INPUT DATA:
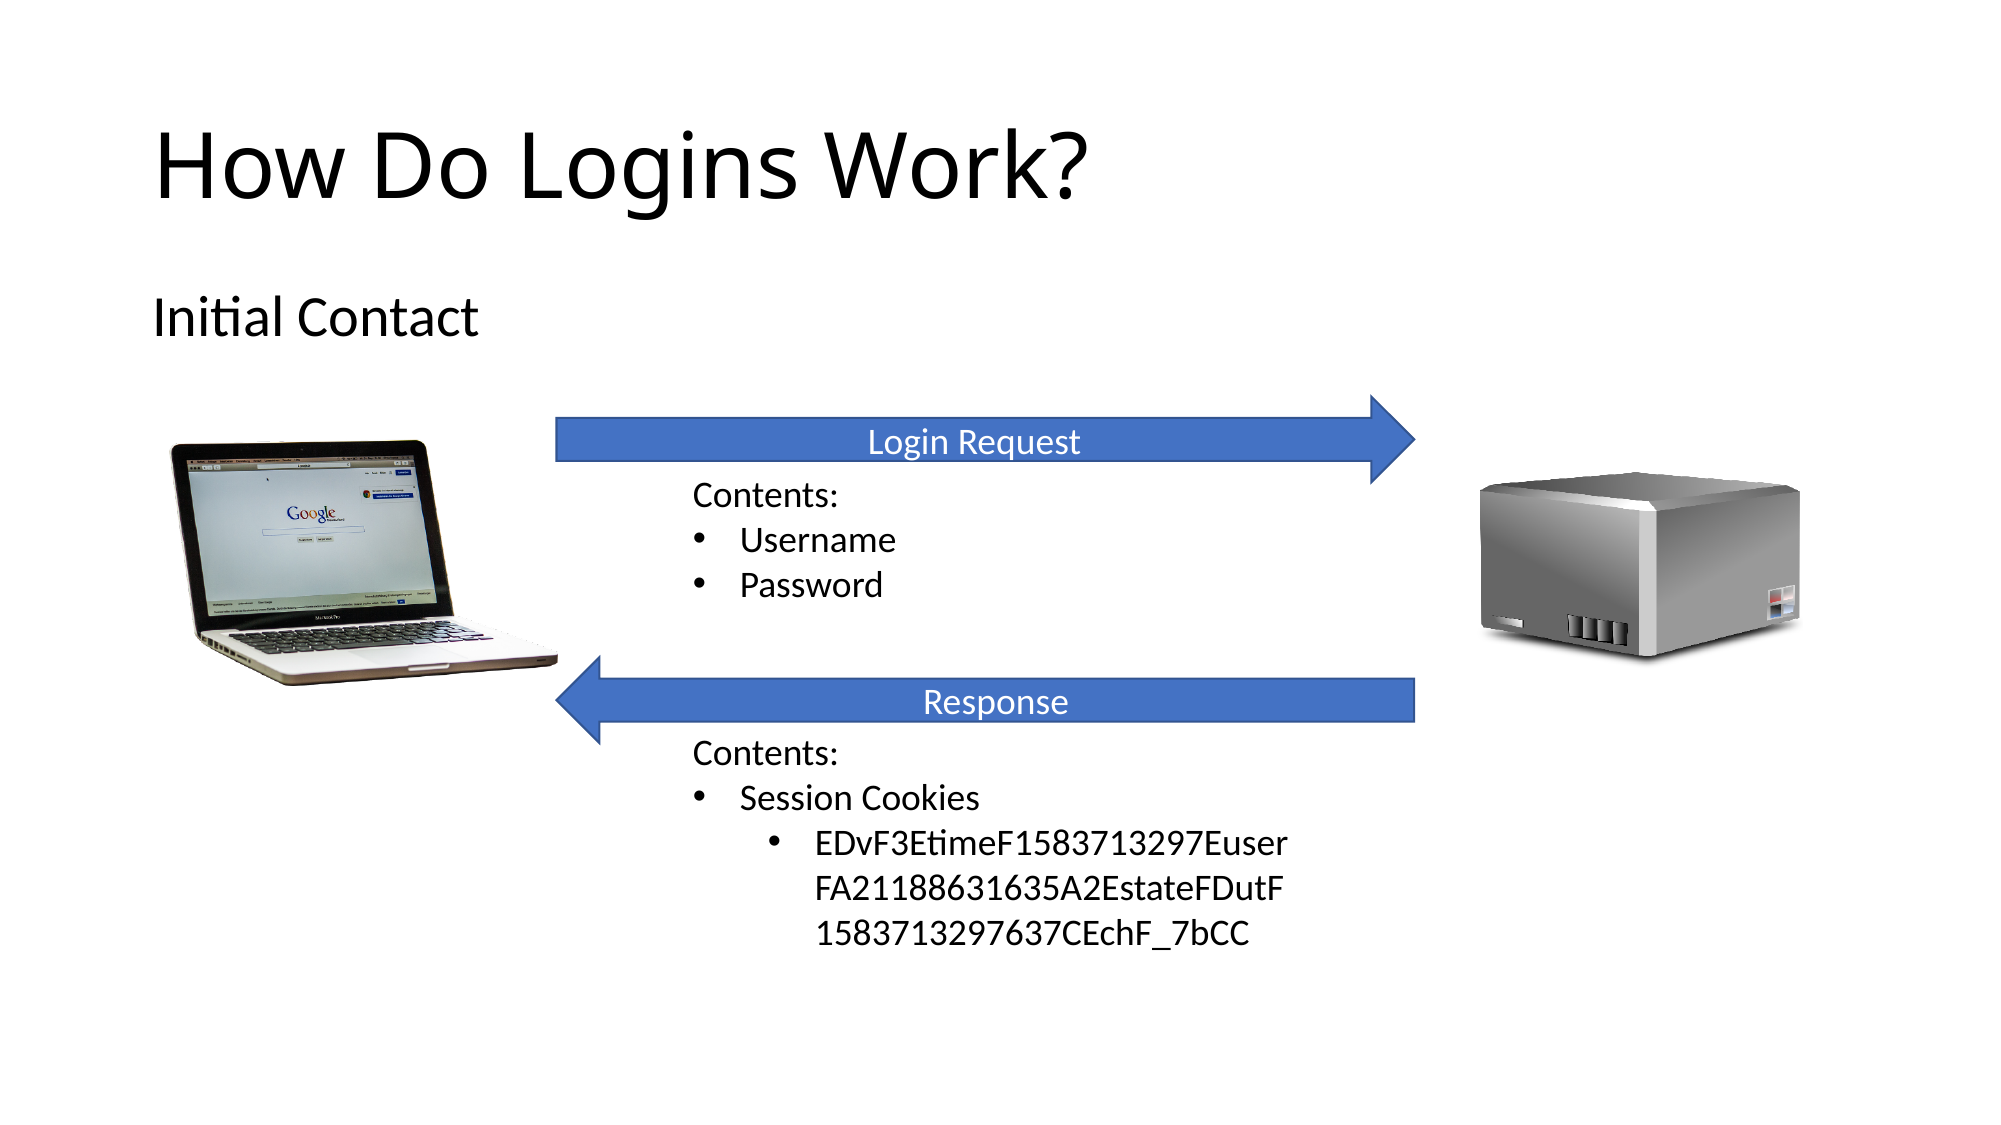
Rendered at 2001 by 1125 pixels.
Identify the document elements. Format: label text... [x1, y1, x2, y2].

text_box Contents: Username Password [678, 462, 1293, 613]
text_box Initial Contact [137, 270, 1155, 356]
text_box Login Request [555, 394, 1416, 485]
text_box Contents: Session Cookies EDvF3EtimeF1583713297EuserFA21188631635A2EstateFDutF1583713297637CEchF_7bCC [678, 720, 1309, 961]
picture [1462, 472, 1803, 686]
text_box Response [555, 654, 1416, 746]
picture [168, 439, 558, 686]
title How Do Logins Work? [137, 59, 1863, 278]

---

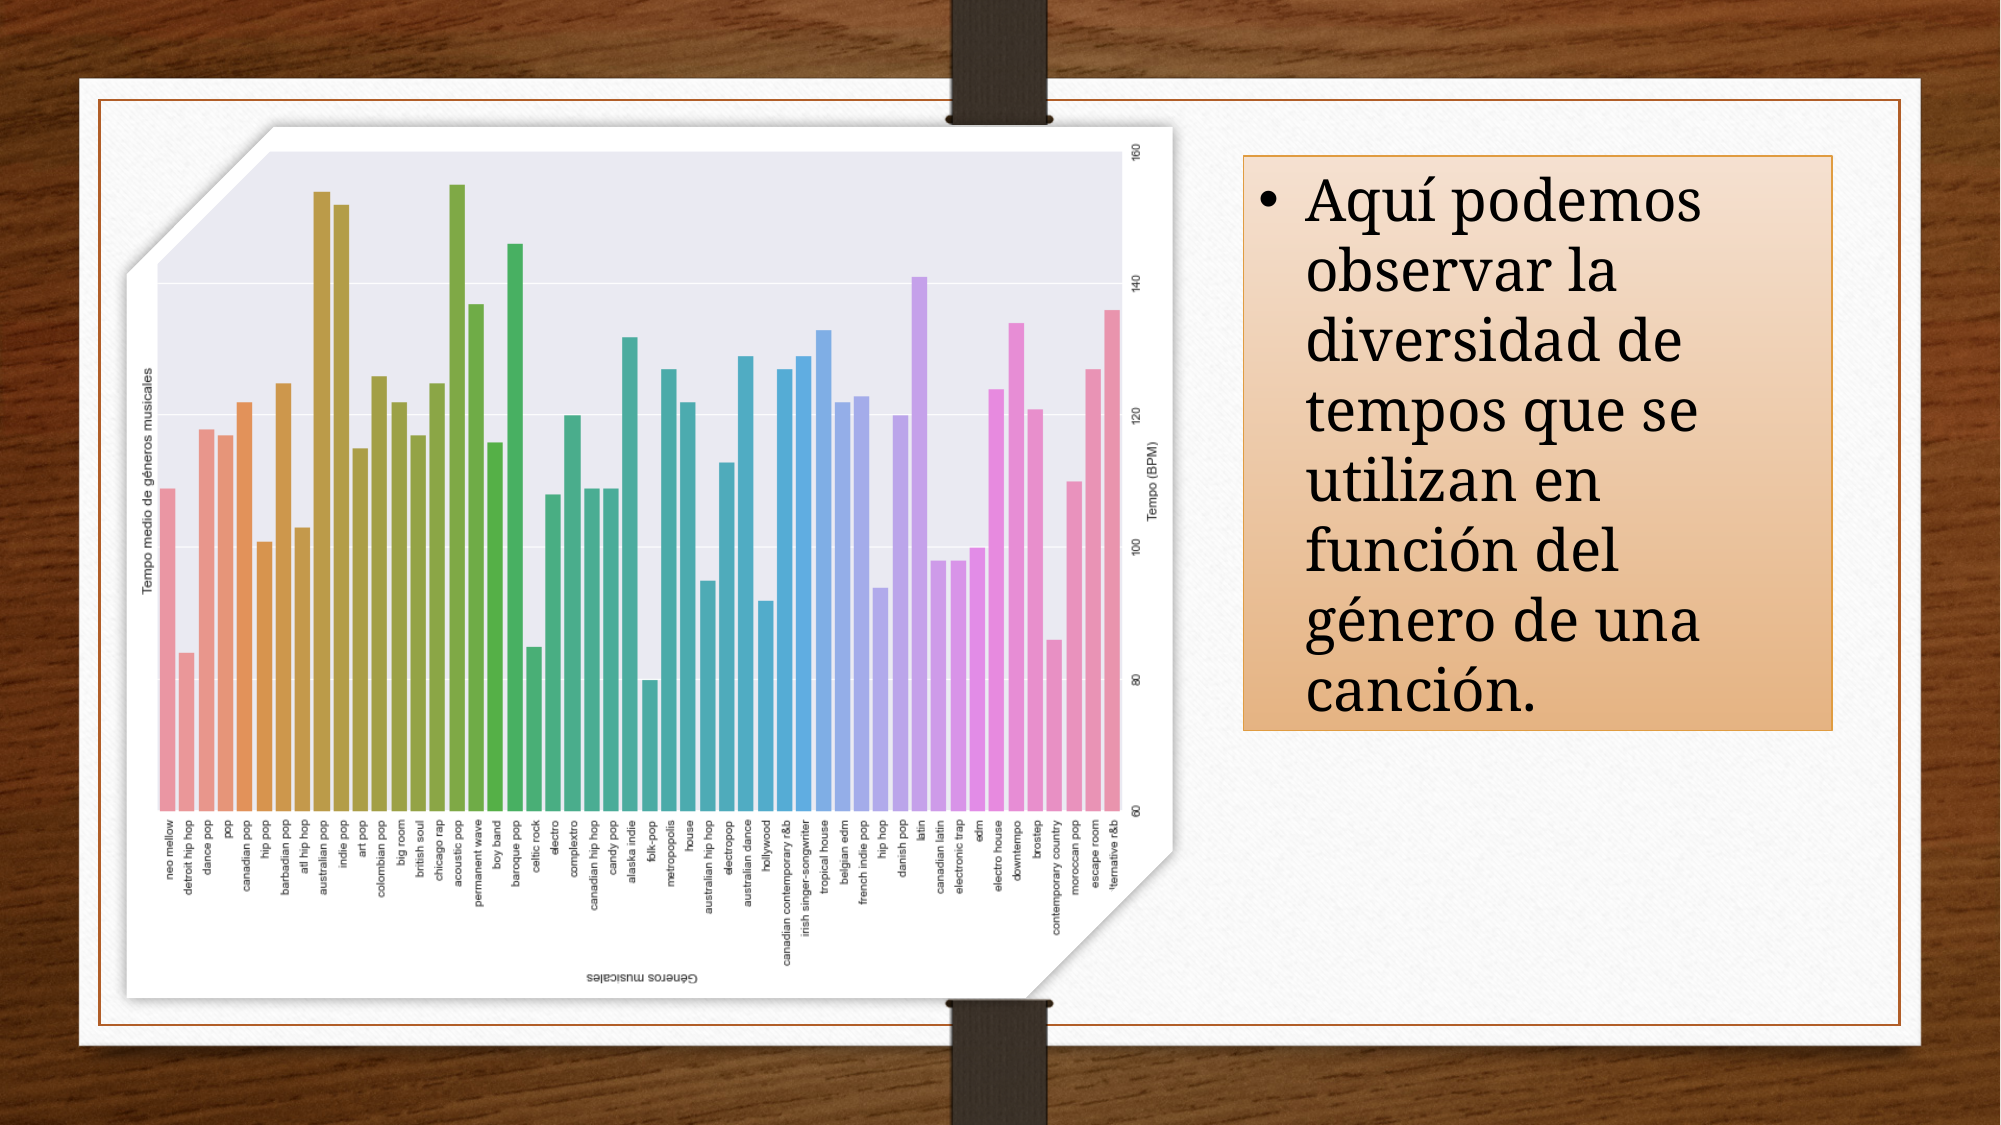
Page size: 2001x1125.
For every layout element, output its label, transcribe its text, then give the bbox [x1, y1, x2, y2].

WHAT TO DO: Within the data above, the lines from the one with "Page size: 2001x1125." to the one with "For every layout" must be repeated exactly; no other line belongs in the answer.

RESULT BELOW:
Page size: 2001x1125.
For every layout element, output its label, transcribe its text, then give the bbox [x1, y1, x2, y2].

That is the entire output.